'''
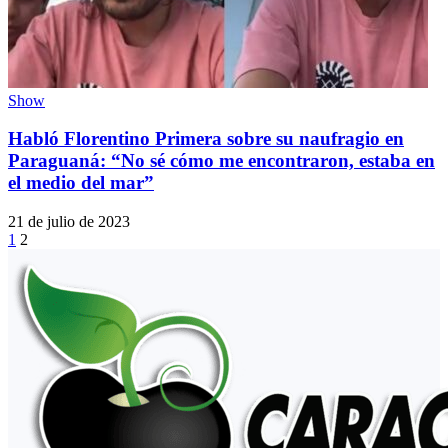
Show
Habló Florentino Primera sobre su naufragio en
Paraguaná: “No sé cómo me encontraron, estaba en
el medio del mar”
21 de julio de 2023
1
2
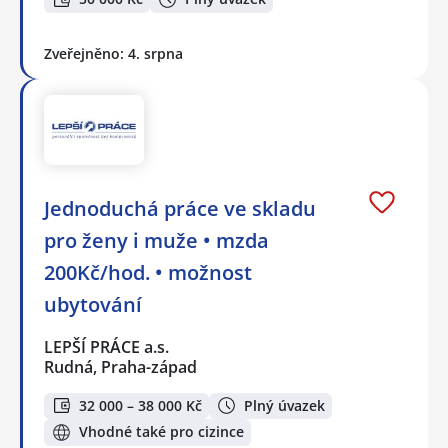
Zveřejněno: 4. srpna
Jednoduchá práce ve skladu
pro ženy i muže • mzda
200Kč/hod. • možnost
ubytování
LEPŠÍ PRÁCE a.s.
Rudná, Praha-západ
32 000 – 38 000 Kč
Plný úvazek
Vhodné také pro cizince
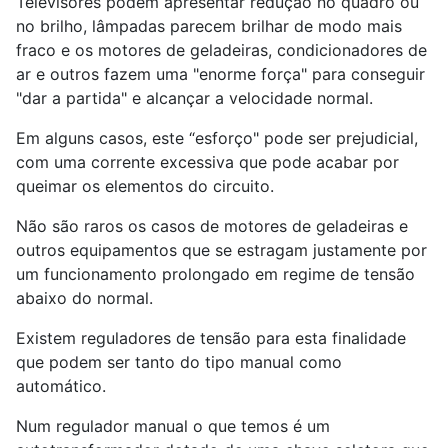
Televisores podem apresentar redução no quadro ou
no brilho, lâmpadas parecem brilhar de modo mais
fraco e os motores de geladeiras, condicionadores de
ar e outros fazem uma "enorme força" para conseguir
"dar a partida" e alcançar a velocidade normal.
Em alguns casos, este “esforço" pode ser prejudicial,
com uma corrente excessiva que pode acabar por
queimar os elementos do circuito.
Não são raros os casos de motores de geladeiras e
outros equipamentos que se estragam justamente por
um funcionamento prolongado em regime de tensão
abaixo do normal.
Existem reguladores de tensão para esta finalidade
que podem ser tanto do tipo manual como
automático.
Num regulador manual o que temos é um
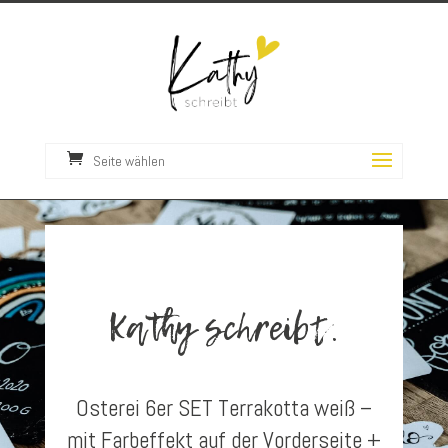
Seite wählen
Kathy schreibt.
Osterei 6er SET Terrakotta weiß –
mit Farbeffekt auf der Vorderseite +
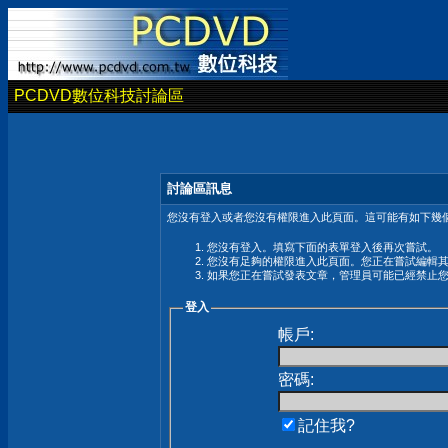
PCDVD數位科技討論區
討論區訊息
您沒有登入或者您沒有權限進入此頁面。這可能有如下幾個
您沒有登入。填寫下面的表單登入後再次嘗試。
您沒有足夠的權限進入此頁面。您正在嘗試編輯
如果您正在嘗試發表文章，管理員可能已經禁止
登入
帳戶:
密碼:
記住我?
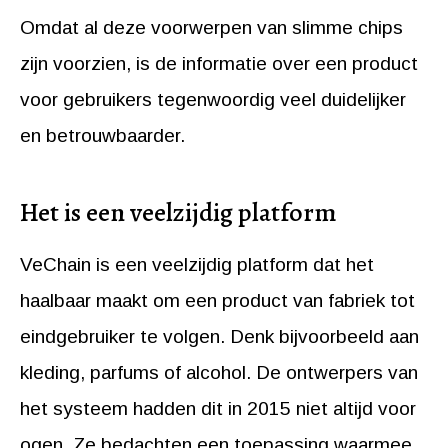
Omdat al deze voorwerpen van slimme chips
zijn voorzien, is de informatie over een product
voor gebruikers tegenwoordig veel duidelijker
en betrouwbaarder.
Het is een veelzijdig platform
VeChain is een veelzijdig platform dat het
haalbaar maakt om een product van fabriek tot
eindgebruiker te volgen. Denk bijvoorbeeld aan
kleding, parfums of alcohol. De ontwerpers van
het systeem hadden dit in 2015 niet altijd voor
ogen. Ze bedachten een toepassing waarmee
'''
'''
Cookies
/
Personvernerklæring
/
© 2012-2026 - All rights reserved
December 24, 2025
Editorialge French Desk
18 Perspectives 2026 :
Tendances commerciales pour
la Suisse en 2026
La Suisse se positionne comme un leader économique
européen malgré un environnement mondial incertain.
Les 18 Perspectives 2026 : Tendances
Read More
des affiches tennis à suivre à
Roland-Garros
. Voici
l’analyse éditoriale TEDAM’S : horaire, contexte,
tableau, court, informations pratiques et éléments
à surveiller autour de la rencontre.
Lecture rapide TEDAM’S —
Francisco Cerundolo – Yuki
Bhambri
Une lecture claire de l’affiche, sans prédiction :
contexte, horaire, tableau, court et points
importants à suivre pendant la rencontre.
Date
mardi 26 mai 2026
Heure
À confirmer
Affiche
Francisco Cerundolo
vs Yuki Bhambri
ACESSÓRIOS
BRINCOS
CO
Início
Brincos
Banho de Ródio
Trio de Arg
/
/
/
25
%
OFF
'''
**What is required:**
Copy the data line for line, beginning at the line that contains "PCDVD數位科技討論區" and stopping after the line that contains "ogen. Ze bedachten een toepassing waarmee". Leave the pictures out.

**Result of this exercise:**
PCDVD數位科技討論區
討論區訊息
您沒有登入或者您沒有權限進入此頁面。這可能有如下幾個
您沒有登入。填寫下面的表單登入後再次嘗試。
您沒有足夠的權限進入此頁面。您正在嘗試編輯
如果您正在嘗試發表文章，管理員可能已經禁止
登入
帳戶:
密碼:
記住我?
Omdat al deze voorwerpen van slimme chips
zijn voorzien, is de informatie over een product
voor gebruikers tegenwoordig veel duidelijker
en betrouwbaarder.
Het is een veelzijdig platform
VeChain is een veelzijdig platform dat het
haalbaar maakt om een product van fabriek tot
eindgebruiker te volgen. Denk bijvoorbeeld aan
kleding, parfums of alcohol. De ontwerpers van
het systeem hadden dit in 2015 niet altijd voor
ogen. Ze bedachten een toepassing waarmee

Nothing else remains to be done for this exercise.